Imagery of weather and suffering from the cold at sea abound but not in the first stanza (as we usually divide the poem into stanzas). Several translations into Modern English divide the poem differently from the original in order to make the poem read more smoothly and coherently in Modern English, but I will discuss the weather imagery as it appears in the poem's original configuration.
In the second stanza, for example, the seafarer, in his "true song" about the hardships he has suffered, refers to
many worries [cearselda fela]/the terrible tossing of the waves [atol ytha gewealc]
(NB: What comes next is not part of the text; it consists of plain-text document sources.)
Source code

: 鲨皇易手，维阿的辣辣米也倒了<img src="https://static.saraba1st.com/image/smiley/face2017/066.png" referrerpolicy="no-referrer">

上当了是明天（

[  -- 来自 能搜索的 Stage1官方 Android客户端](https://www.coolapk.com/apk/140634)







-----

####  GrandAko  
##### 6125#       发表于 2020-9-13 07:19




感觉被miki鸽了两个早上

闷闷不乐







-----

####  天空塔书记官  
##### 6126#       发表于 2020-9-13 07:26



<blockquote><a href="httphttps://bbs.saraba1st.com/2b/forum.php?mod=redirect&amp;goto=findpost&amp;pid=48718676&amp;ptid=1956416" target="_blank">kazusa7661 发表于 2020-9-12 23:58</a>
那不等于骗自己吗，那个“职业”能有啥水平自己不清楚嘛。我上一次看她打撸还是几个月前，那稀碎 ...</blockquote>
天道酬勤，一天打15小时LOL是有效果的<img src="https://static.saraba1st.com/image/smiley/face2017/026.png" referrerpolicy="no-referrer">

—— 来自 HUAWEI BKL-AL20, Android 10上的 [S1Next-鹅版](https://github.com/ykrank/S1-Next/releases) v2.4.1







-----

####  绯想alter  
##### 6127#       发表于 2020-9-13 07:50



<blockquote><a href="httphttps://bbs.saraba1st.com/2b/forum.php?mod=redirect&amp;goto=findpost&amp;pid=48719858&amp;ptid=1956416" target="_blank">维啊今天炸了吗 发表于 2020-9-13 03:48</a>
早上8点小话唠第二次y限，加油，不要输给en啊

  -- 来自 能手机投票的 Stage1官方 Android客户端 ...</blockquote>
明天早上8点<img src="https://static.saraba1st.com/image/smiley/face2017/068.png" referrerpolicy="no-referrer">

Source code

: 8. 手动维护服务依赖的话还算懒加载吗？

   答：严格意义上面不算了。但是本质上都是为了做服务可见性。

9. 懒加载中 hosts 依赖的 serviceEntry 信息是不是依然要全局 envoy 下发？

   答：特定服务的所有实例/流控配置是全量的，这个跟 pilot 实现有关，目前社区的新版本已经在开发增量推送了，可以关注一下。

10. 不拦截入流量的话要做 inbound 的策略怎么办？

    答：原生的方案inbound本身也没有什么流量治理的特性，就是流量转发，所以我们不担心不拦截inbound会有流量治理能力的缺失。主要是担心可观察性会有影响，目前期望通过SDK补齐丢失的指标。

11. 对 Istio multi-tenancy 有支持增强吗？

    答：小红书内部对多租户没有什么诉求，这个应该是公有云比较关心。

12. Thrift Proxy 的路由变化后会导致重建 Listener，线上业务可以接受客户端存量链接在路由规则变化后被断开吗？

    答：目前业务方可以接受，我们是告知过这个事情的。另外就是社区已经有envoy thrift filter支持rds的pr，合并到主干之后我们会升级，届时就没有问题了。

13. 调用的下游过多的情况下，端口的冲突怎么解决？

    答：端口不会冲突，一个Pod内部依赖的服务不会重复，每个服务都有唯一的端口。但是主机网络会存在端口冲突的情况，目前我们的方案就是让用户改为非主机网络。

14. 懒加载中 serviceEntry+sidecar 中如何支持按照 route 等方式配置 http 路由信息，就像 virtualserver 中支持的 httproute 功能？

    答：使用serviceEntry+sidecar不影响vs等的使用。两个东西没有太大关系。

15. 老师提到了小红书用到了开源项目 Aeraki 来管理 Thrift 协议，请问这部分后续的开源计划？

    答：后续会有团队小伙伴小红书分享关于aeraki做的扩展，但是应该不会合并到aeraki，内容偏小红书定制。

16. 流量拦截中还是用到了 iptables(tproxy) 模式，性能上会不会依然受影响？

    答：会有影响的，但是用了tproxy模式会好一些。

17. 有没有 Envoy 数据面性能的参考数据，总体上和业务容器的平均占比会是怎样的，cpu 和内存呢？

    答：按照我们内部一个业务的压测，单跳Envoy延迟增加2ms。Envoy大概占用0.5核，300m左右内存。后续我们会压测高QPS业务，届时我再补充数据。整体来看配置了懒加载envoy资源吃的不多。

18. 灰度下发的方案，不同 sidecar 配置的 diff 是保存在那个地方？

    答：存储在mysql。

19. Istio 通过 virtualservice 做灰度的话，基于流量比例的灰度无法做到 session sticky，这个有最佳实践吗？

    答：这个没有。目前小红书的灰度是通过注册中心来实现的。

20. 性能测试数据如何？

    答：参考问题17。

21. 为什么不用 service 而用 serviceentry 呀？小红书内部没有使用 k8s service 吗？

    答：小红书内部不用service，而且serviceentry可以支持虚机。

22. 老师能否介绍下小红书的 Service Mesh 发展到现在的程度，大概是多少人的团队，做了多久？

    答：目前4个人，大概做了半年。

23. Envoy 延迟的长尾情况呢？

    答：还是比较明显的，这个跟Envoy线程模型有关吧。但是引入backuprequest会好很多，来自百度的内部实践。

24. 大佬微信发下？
Fettered by cold were my feet/bound by frost in cold clasps
As he does throughout the poem, the seafarer describes the essentially hostile environment of life at sea. In this case, he uses metaphorical language to compare the cold and frost to (probably) iron clasps that bind his feet.
The seafarer continues the harsh imagery of life at sea in the third stanza when he tells us that
how I, wretched and sorrowful, on the ice-cold sea/. . .hung about with icicles; hail flew in showers. . . [and he heard nothing but] the roaring sea, the ice-cold wave.
In this stanza, he also describes himself as "in the paths of exile, bereft of friendly kinsman," an important statement because it tells us that he is not on a voyage of discovery with other men familiar to him but that he has, for whatever reason, left his homeland and embarked on a lonely voyage.
The importance of the seafarer's description of the harshness of the weather is to remind the reader that life itself can be harsh and lonely and that, ultimately, peace can be found in the "eternal blessedness" in the afterlife.